At your service." He gave her a little bow.

"I don't need anything just now, but I might some day." She considered him. Grant found himself hoping with a fervor which surprised him that he was not being placed in the same category as "washy chestnuts."

"You're much more my type. I like people broad across the cheekbones. Good-bye, Mr. Grant."

"Who was that?" Tisdall asked, in the indifferent tones of the newly conscious. "Colonel Burgoyne's daughter."

"She was right about my shirt."

"One of the reach-me-downs?"

"Yes.
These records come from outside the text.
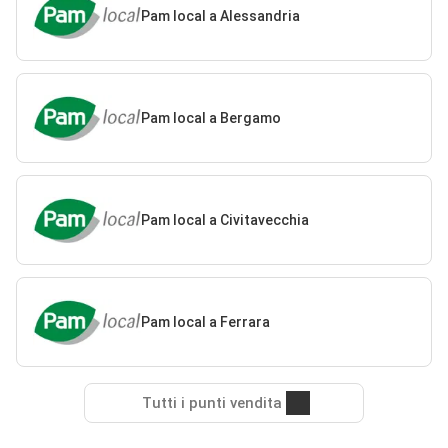
Pam local a Alessandria
Pam local a Bergamo
Pam local a Civitavecchia
Pam local a Ferrara
Tutti i punti vendita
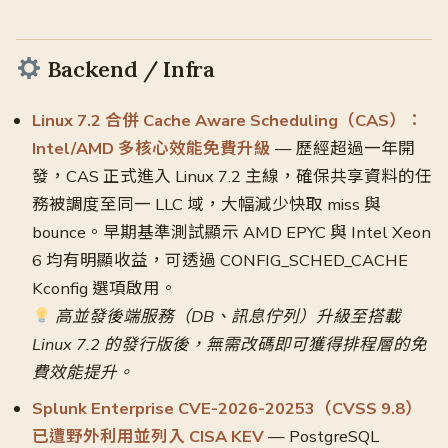
Backend / Infra
Linux 7.2 合併 Cache Aware Scheduling（CAS）：
Intel/AMD 多核心效能免費升級
— 歷經超過一年開
發，CAS 正式進入 Linux 7.2 主線，確保共享資料的任
務被調度至同一 LLC 域，大幅減少快取 miss 與
bounce。早期基準測試顯示 AMD EPYC 與 Intel Xeon
6 均有明顯收益，可透過 CONFIG_SCHED_CACHE
Kconfig 選項啟用。
高並發後端服務（DB、訊息佇列）升級至搭載
Linux 7.2 的發行版後，無需改碼即可獲得排程層的免
費效能提升。
Splunk Enterprise CVE-2026-20253（CVSS 9.8）
已遭野外利用並列入 CISA KEV
— PostgreSQL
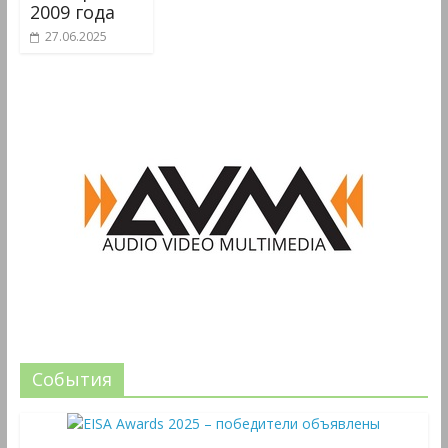
2009 года
27.06.2025
События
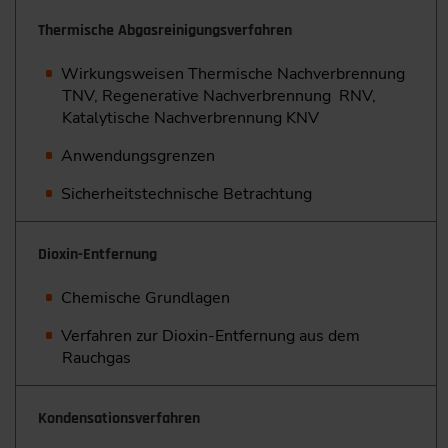
Thermische Abgasreinigungsverfahren
Wirkungsweisen Thermische Nachverbrennung
TNV, Regenera­tive Nachverbrennung RNV,
Katalytische Nachverbrennung KNV
Anwendungsgrenzen
Sicherheitstechnische Betrachtung
Dioxin-Entfernung
Chemische Grundlagen
Verfahren zur Dioxin-Entfernung aus dem
Rauchgas
Kondensationsverfahren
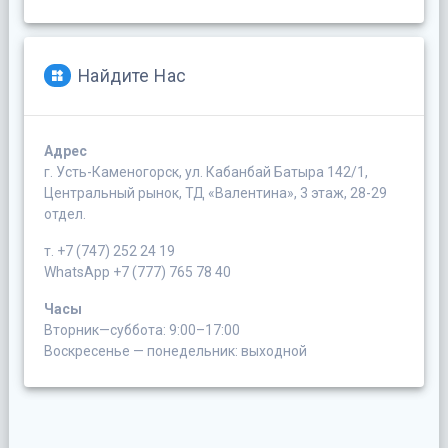
Найдите Нас
Адрес
г. Усть-Каменогорск, ул. Кабанбай Батыра 142/1,
Центральный рынок, ТД «Валентина», 3 этаж, 28-29
отдел.
т. +7 (747) 252 24 19
WhatsApp +7 (777) 765 78 40
Часы
Вторник—суббота: 9:00–17:00
Воскресенье — понедельник: выходной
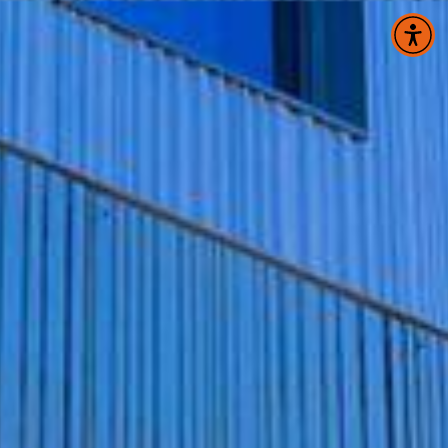
Panneau de gestion des cookies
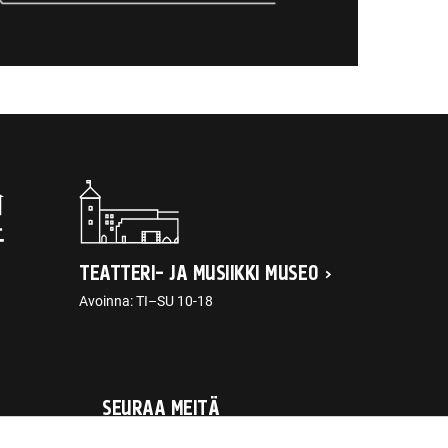
TEATTERI- JA MUSIIKKI MUSEO
Avoinna: TI–SU 10-18
SEURAA MEITÄ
Am I being arrested?"

"Oh, no. Nothing like that."

"It mightn't be a bad idea."

"Oh? Why?"

"It would settle my immediate future. I left the cottage this morning and now I'm on the road."

"You mean you're serious about tramping?"
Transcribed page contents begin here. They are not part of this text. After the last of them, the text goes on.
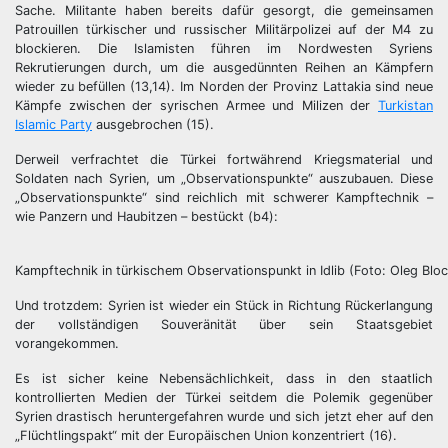
Sache. Militante haben bereits dafür gesorgt, die gemeinsamen
Patrouillen türkischer und russischer Militärpolizei auf der M4 zu
blockieren. Die Islamisten führen im Nordwesten Syriens
Rekrutierungen durch, um die ausgedünnten Reihen an Kämpfern
wieder zu befüllen (13,14). Im Norden der Provinz Lattakia sind neue
Kämpfe zwischen der syrischen Armee und Milizen der
Turkistan
Islamic Party
ausgebrochen (15).
Derweil verfrachtet die Türkei fortwährend Kriegsmaterial und
Soldaten nach Syrien, um „Observationspunkte“ auszubauen. Diese
„Observationspunkte“ sind reichlich mit schwerer Kampftechnik –
wie Panzern und Haubitzen – bestückt (b4):
Kampftechnik in türkischem Observationspunkt in Idlib (Foto: Oleg Bloc
Und trotzdem: Syrien ist wieder ein Stück in Richtung Rückerlangung
der vollständigen Souveränität über sein Staatsgebiet
vorangekommen.
Es ist sicher keine Nebensächlichkeit, dass in den staatlich
kontrollierten Medien der Türkei seitdem die Polemik gegenüber
Syrien drastisch heruntergefahren wurde und sich jetzt eher auf den
„Flüchtlingspakt“ mit der Europäischen Union konzentriert (16).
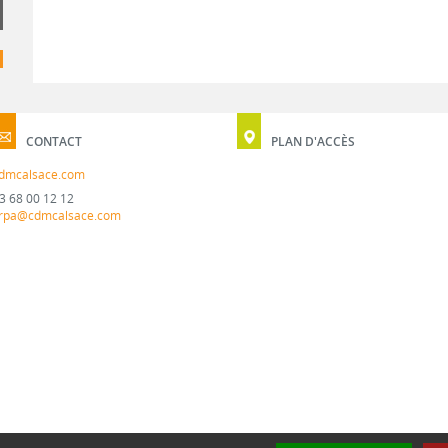
CONTACT
PLAN D'ACCÈS
dmcalsace.com
3 68 00 12 12
rpa@cdmcalsace.com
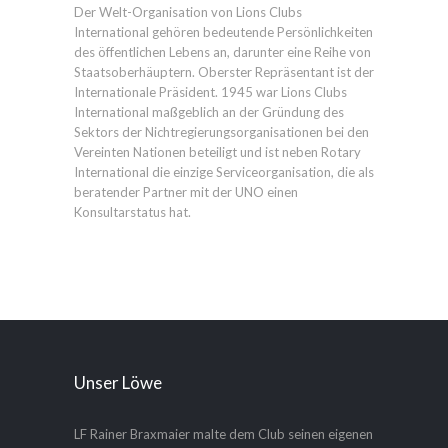
Der Welt-Organisation von Lions Clubs
International gehören bedeutende Persönlichkeiten
des öffentlichen Lebens an, darunter eine Reihe von
Staatsoberhäuptern. Oberster Repräsentant ist der
Internationale Präsident. 1945 war Lions Clubs
International maßgeblich an der Gründung des
Sektors der Nichtregierungsorganisationen bei den
Vereinten Nationen beteiligt und ist neben Rotary
International die einzige Serviceorganisation, die als
beratender Partner mit der UNO einen
Konsultarstatus hat.
Unser Löwe
LF Rainer Braxmaier malte dem Club seinen eigenen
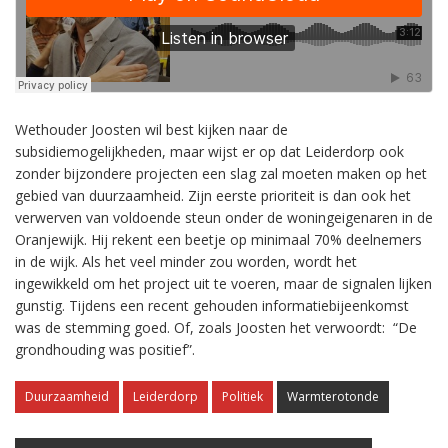
Wethouder Joosten wil best kijken naar de
subsidiemogelijkheden, maar wijst er op dat Leiderdorp ook
zonder bijzondere projecten een slag zal moeten maken op het
gebied van duurzaamheid. Zijn eerste prioriteit is dan ook het
verwerven van voldoende steun onder de woningeigenaren in de
Oranjewijk. Hij rekent een beetje op minimaal 70% deelnemers
in de wijk. Als het veel minder zou worden, wordt het
ingewikkeld om het project uit te voeren, maar de signalen lijken
gunstig. Tijdens een recent gehouden informatiebijeenkomst
was de stemming goed. Of, zoals Joosten het verwoordt: “De
grondhouding was positief”.
Duurzaamheid
Leiderdorp
Politiek
Warmterotonde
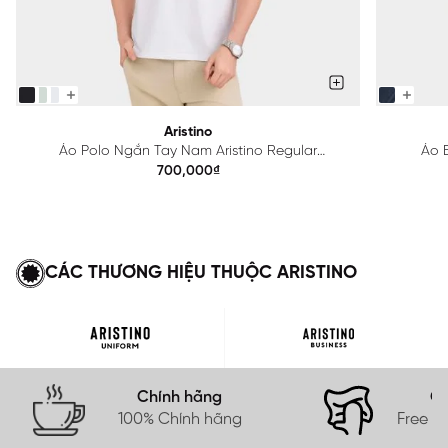
Aristino
Áo Polo Ngắn Tay Nam Aristino Regular
Áo B
APS615EDP01
700,000₫
CÁC THƯƠNG HIỆU THUỘC ARISTINO
Chính hãng
Gi
100% Chính hãng
Free s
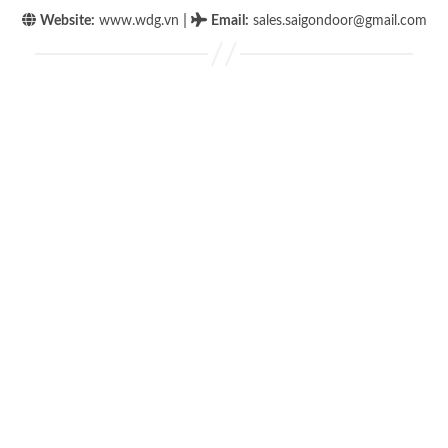
|
Website:
www.wdg.vn
Email
:
sales.saigondoor@gmail.com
"As soon as I have got suitable clothes."

"I'd rather you stayed where I could get information from you if I wanted."

"I see the point. But how?"

"What about that architect's office? Why not try for a job?"

"I'm never going back to an office. Not an architect's anyhow. I was shoved there only because I could draw."

"Do I understand that you consider yourself permanently incapacitated from earning your bread?"

"Phew! That's nasty. No, of course not. I'll have to work. But what kind of job am I fit for?"

"Two years of hitting the high spots must have educated you to something. Even if it is only driving a car."

There came a tentative tap at the door, and the sergeant put his head in.

"I'm very sorry indeed to disturb you, Inspector, but I'd like something from the Chief's files. It's rather urgent."

Permission given, he came in.

"This coast's lively in the season, sir," he said, as he ran through the files. "Positively continental. Here's the chef at the Marine — it's just outside the town, so it's our affair — the chef at the Marine's stabbed a waiter because he had dandruff, it seems. The waiter, I mean, sir. Chef on the way to prison and waiter on the way to hospital. They think maybe his lung's touched. Well, thank you, sir. Sorry to disturb you."

Grant eyed Tisdall, who was achieving the knot in his tie with a melancholy abstraction. Tisdall caught the look, appeared puzzled by it, and then, comprehension dawning, leaped into action.

"I say, Sergeant, have they a fellow to take the waiter's place, do you know?"

"That they haven't. Mr. Toselli — he's the manager — he's tearing his hair."

"Have you finished with me?" he asked Grant.

"For today," Grant said. "Good luck."

Chapter 5

"No. No arrest," said Grant to Superintendent Barker over the telephone in the early evening. "But I don't think there's any doubt about its being murder.